Genome sequences of cucumber line 9930 (v2.0) and watermelon (v1.0) were obtained from Cucurbit Genomics Database [http://www.icugi.org/]; melon genome sequences (v3.5) were from Melonomics [http://melonomics.net/]; poplar (v2.2) and soybean (v1.0) genome sequences were retrieved from Phytozome [http://www.phytozome.net/]; genome sequences of the North American pickling cucumber inbred line ‘Gy14’ and the North-European Borszczagowski cultivar (line B10) were downloaded from [http://www.phytozome.net/] and [http://csgenome.sggw.pl/], respectively. R-genes and LRR-RLK encoding genes were identified using hidden Markov models (HMM) and BLASTN. First, NB-ARC (Pfam: PF00931) and Pkinase (Pfam: PF00069) were used to search for NBS and RLK proteins in the five genomes using HMMER [49], and the results were parsed using a Perl script. Then, LRR (Pfam: PF00560, PF12799, PF13516, PF13855) were used in the parsed RLK homologues to identify the LRR-RLK proteins. A database containing 5,158 protein sequences with NB-ARC domain, 3,110 protein sequences with ATP binding domain and 6,979 protein sequences with LRR domain from NCBI was used to verify the potential NBS-LRR or LRR-LRK encoding genes [3]. All identified sequences were annotated using FGENESH [http://www.softberry.com] and redundant sequences were removed. TIR (Pfam: PF13676) and non-TIR protein were distinguished using HMMER. The verified R-genes were used to identify partial or divergent homologues using BLASTN.

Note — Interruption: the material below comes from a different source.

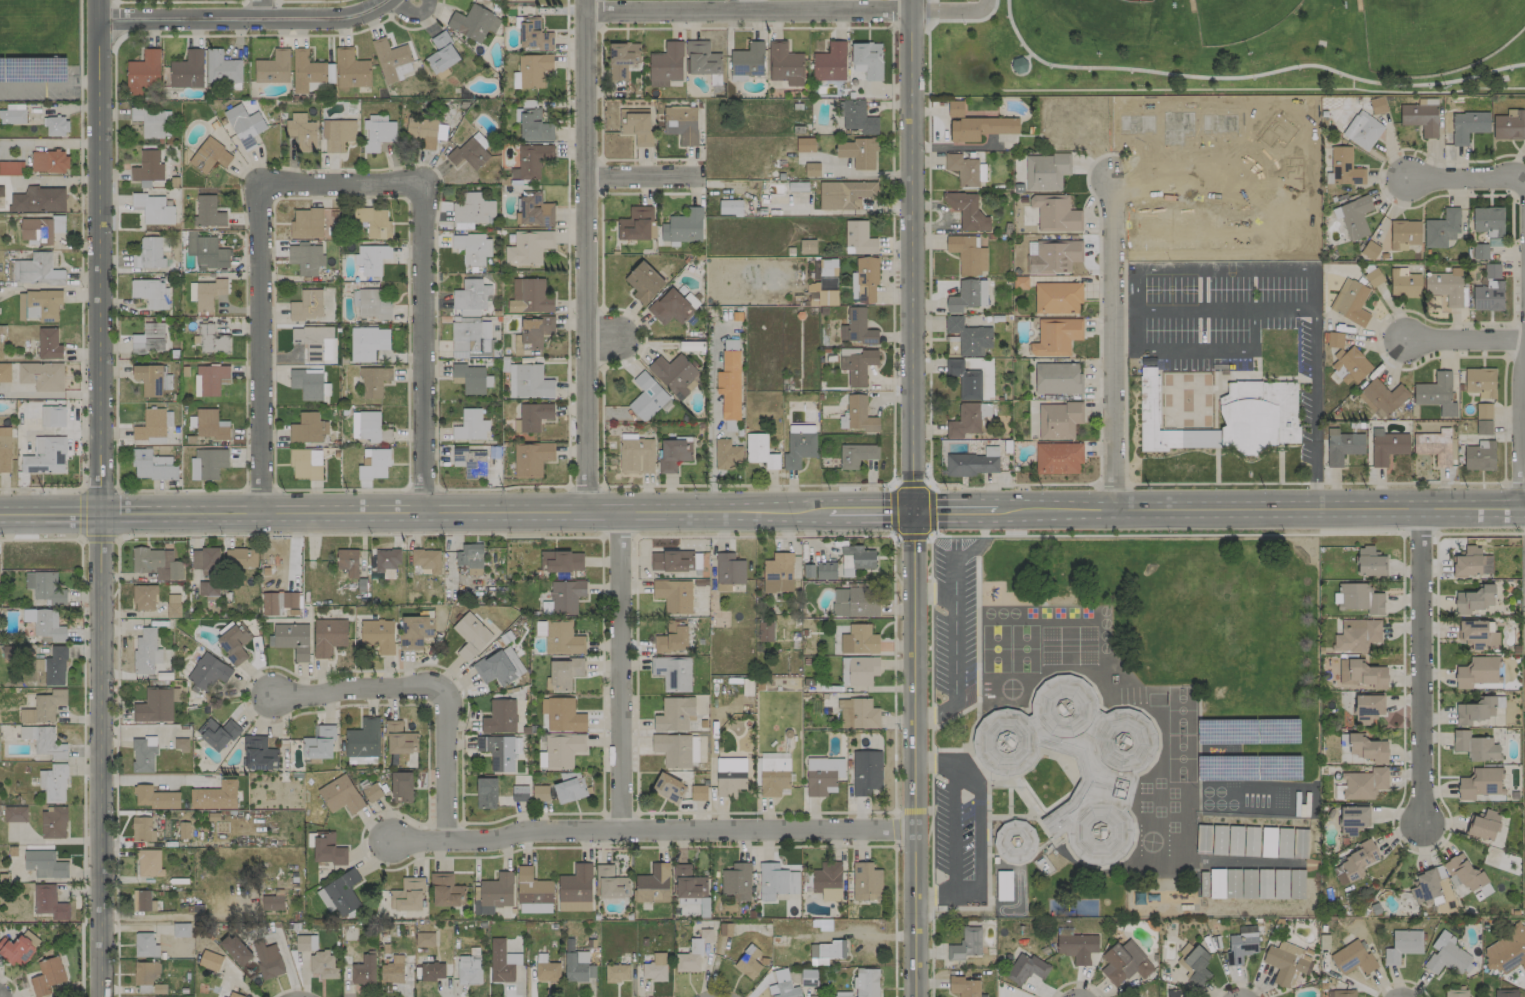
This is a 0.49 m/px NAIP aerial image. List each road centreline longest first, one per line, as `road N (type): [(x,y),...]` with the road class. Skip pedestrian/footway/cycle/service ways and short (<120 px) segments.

Sequences were aligned using MUSCLE [50] and manually edited in Geneious [40]. Nucleotide identity was calculated using Geneious. Neighbor-Joining (NJ) trees using Kimura’s two-parameter model (for DNA sequences) and p-distance (for amino-acid sequences) were constructed and bootstrap values (100 replications) were caculated using MEGA 5.0 [51]. For amino acid sequences, only the highly conserved regions sequences between the P-loop and GLPL motifs were used for phylogenetic analysis [35, 52]. Sequence exchanges were identified using Geneconv with no mismatch allowed [53].

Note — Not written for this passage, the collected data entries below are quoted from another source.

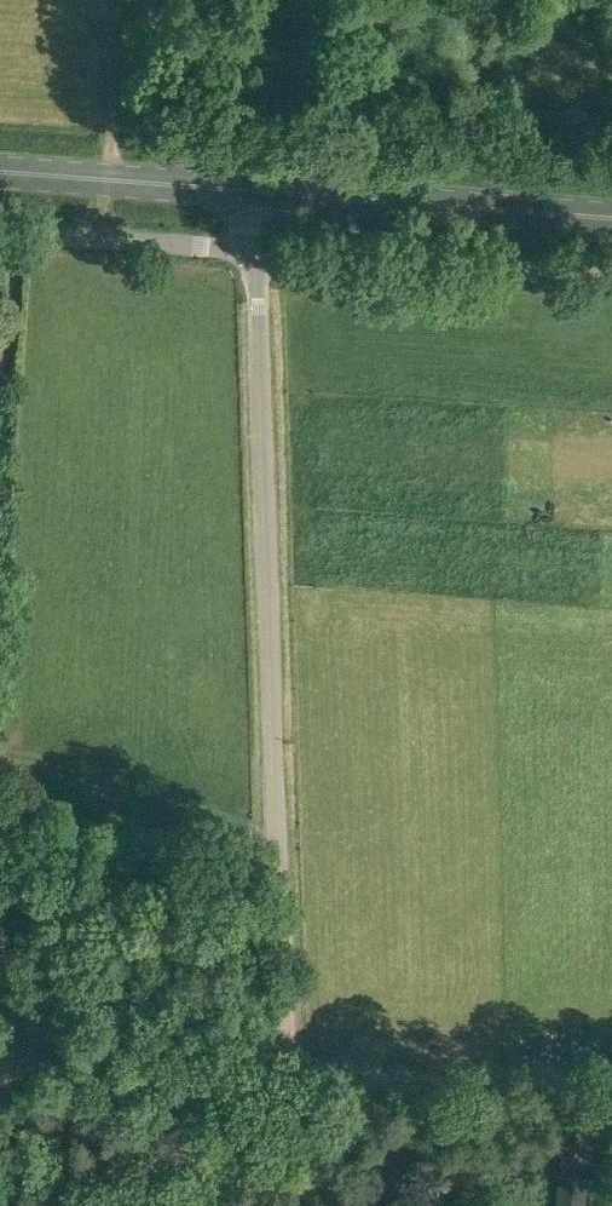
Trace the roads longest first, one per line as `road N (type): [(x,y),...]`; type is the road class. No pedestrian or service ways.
road 1 (unclassified): [(279,1069),(252,250)]
road 2 (primary): [(249,193),(611,223)]
road 3 (unclassified): [(611,277),(252,250)]
road 4 (unclassified): [(611,1070),(279,1069)]
road 5 (unclassified): [(252,250),(0,229)]
road 6 (primary): [(0,172),(249,193)]
road 7 (track): [(156,0),(113,117),(109,180)]
road 8 (unclassified): [(283,1205),(279,1069)]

Colinearity and presence/absence (P/A) polymorphism of R-genes in cucumber, melon and watermelon

To compare R-genes in cucumber, melon and watermelon, orthologous pairs of R-genes were determined first. For an R-gene in cucumber line 9930 and an R-gene in melon/watermelon to be orthologues, the two genes must be mutually best hits in bi-directional BLASTN search [35]. To exclude false-positive results, only two genes with high scoring pair (HSP) of more than 500 bp and average nucleotide identity of greater than 80% were considered orthologous. If a pair of orthologues are not located in syntenic regions in two genomes, one of the them is considered to have been translocated.

To investigate the presence/absence (P/A) polymorphism of R-locus, the syntenic region of R-genes was used to compare. The definition of syntenic region follows [54]. First, 20 genes, 10 from each side of an R-gene in cucumber inbred line 9930, were used in BLASTN search of the melon (watermelon) genomes. If the best hits of at least 14 genes in melon (watermelon) are present in a 20-gene window, this region in melon (watermelon) is considered syntenic to the R-gene region in cucumber line 9930. If an R-gene is present in cucumber line 9930 but absent in its syntenic region in melon (watermelon), the R-gene locus is considered to have P/A polymorphism. Two R-genes separated by no more than 8 non-R-genes were considered to be clustered [55]. Each R-gene cluster is considered as a multiple-copy R-locus, and non-clustering R-gene is referred to as single-copy R-locus [3].